A programação do evento é composta por apresentação de trabalhos, palestras e painéis
A UNAMA – Universidade da Amazônia realiza, por meio do curso de Relações Internacionais, o 5⁰ Fórum de Comércio Exterior (COMEX), em Belém. O evento acontece nos dias 11 e 12 de junho, reunindo pesquisadores e comunidade acadêmica para discutir o futuro e desenvolvimento global. A programação é aberta ao público e acontece no campus Alcindo Cacela.
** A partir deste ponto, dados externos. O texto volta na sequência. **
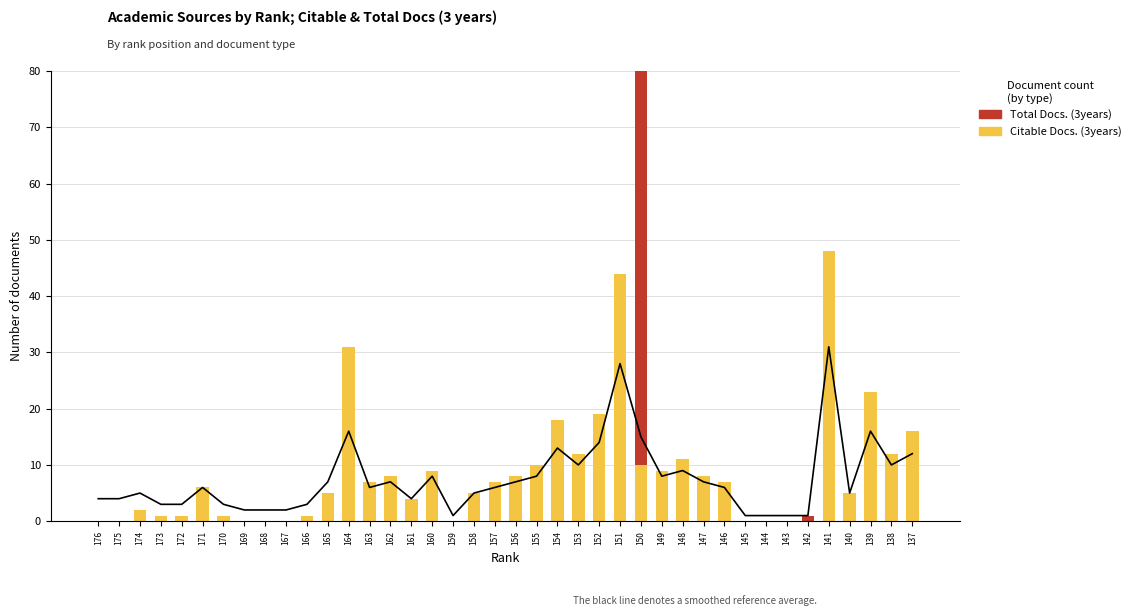

List the labels in order of Total Docs. (3years) value, smallest first.

176, 175, 174, 173, 172, 171, 170, 169, 168, 167, 166, 165, 164, 163, 162, 161, 160, 159, 158, 157, 156, 155, 154, 153, 152, 151, 149, 148, 147, 146, 145, 144, 143, 141, 140, 139, 138, 137, 142, 150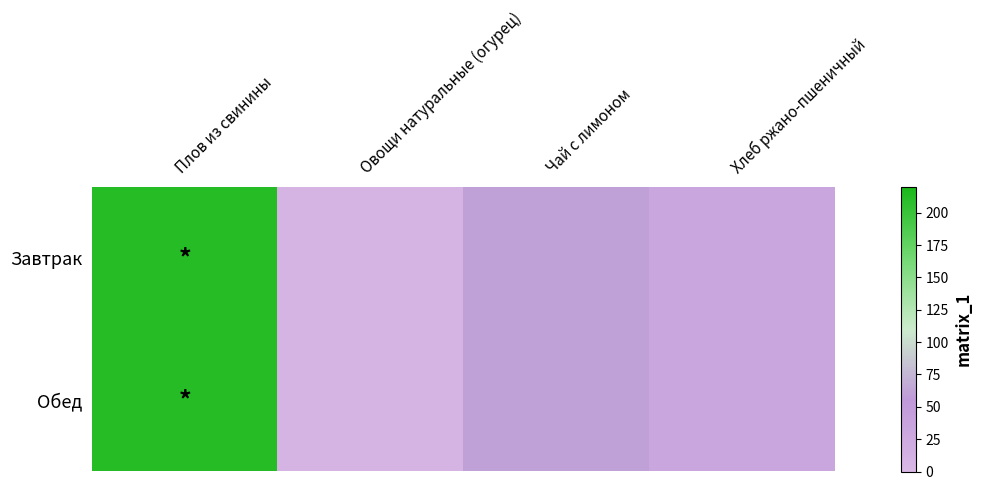

Reading right to left, transcribe all the data shown in this chart.

Завтрак: Хлеб ржано-пшеничный=30.5	Чай с лимоном=61.0	Овощи натуральные (огурец)=8.4	Плов из свинины=212.0
Обед: Хлеб ржано-пшеничный=30.5	Чай с лимоном=61.0	Овощи натуральные (огурец)=8.4	Плов из свинины=212.0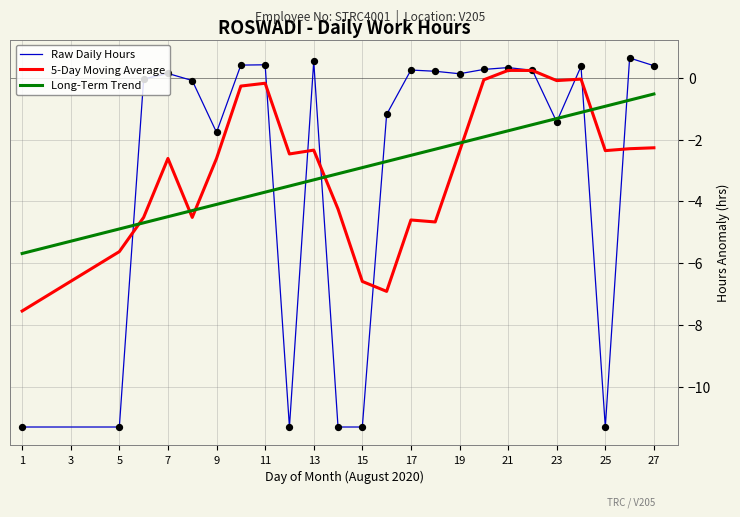

Which series has the widest spread of values?

Raw Daily Hours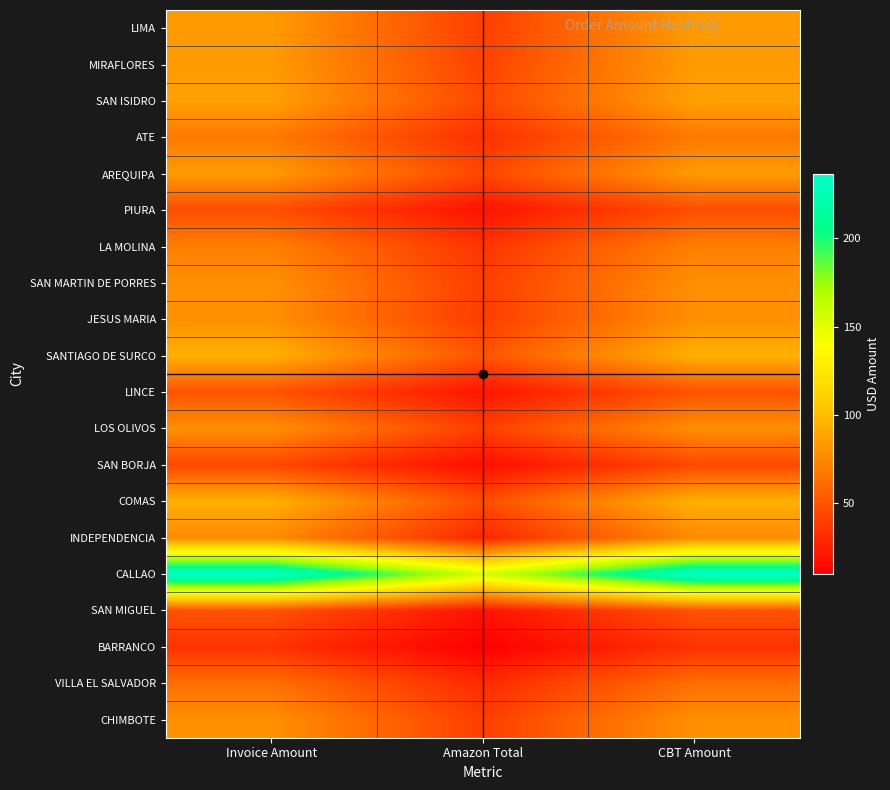

Rank the series at CBT Amount from lowest to highest value.

BARRANCO, SAN BORJA, PIURA, LINCE, SAN MIGUEL, VILLA EL SALVADOR, ATE, LA MOLINA, INDEPENDENCIA, SAN MARTIN DE PORRES, JESUS MARIA, LOS OLIVOS, CHIMBOTE, LIMA, MIRAFLORES, AREQUIPA, SAN ISIDRO, SANTIAGO DE SURCO, COMAS, CALLAO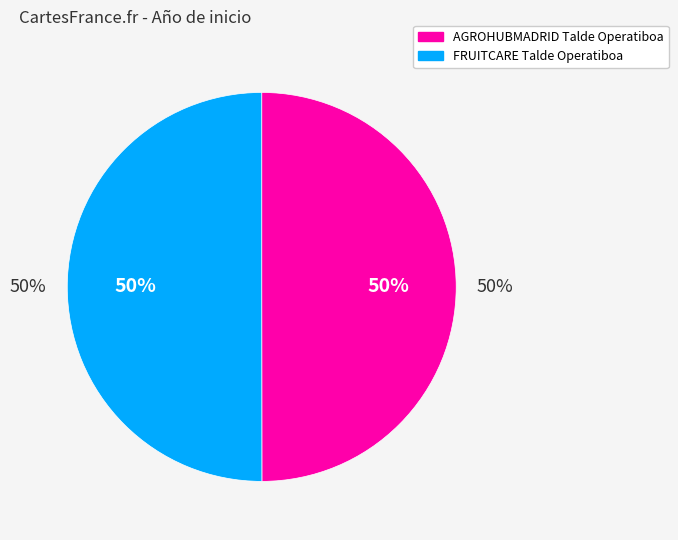

How many slices are in this pie chart?

2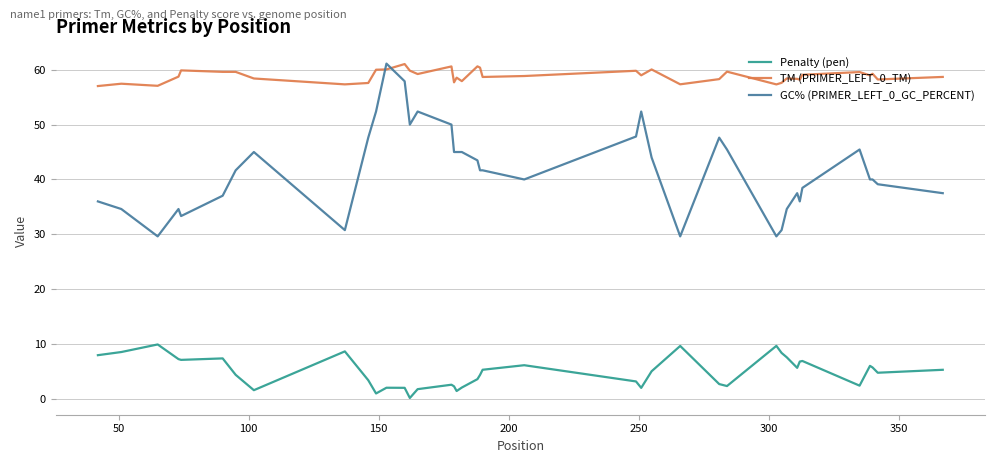

What is the greatest value displayed?

61.1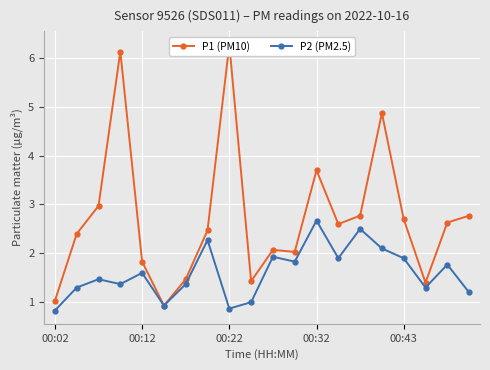

Does the chart display data point markers on the line(s)?

Yes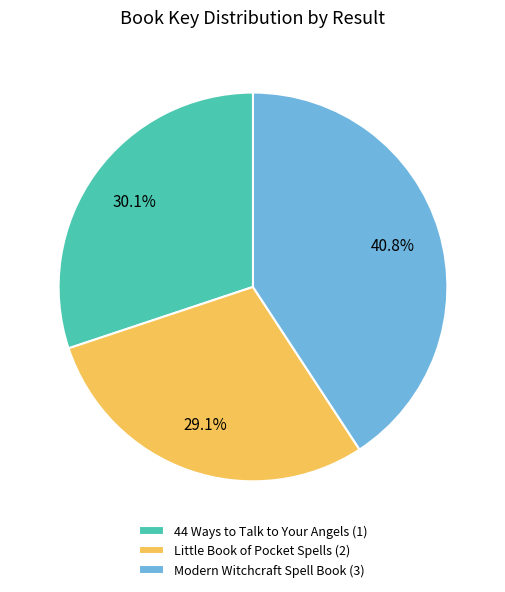

Which category has the biggest portion of the pie?

Modern Witchcraft Spell Book (3)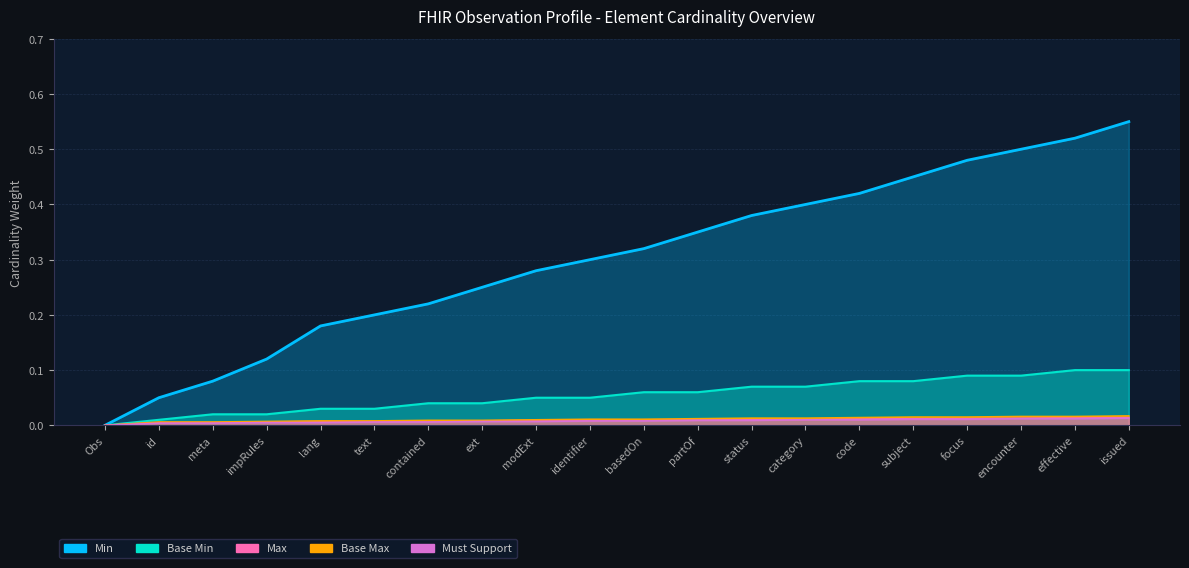

True or false: Min and Base Min cross at least once.

False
Com o tema “COMEX 4.0: A geopolítica e o futuro da economia internacional na era digital”, o objetivo do evento é aprofundar conhecimentos sobre as novas tecnologias, avaliando contribuição, impacto, desafios e utilidade para o Comércio Exterior. A organização do Fórum é dos alunos do 5º semestre de Relações Internacionais, orientados pelo professor Eduardo Oliveira.
As atividades iniciam na quinta-feira (11), a partir das 15h, com o I Simpósio de COMEX. Pesquisas e artigos científicos obedecem a três eixos temáticos e são apresentados em diferentes salas, de acordo com cada assunto. Confira: Segurança Internacional (sala D-205); Novas Tecnologias (sala D-206); e Economia Digital (sala D-207).
Mais tarde, acontece a cerimônia de abertura, às 19h, no auditório B-100 (1º andar). Na ocasião, duas palestras magnas são ministradas. Os temas são “O dilema da sustentabilidade no Comércio Exterior – O novo protecionismo técnico na cadeia de suprimentos internacional” e “A reconfiguração da economia política internacional na era do COMEX 4.0”. Os debates são, respectivamente, comandados pela pesquisadora Dra. Kyânia Granhen e por Mário Tito Almeida.
Já no segundo dia, 12 de junho, o Fórum começa às 9h. A programação contém diversos painéis, como o mercado de metais e alta tecnologia; conflitos internacionais; o novo perfil profissional de analistas de Comércio Exterior; e os desafios de padronização e integração digital, voltado à Mercosul e União Europeia.
De acordo com o professor Eduardo Oliveira, o Fórum de Comércio Exterior é concentrado em discussões que coexistem nas Relações Internacionais. “É preciso entender os conflitos geopolíticos do mercado, a diplomacia corporativa e, principalmente, as novas tendências globais que moldam o fluxo econômico. Esses eixos ampliam o aprendizado dos alunos no campo profissional do internacionalista, como também na análise de mercado e comércio”, finaliza.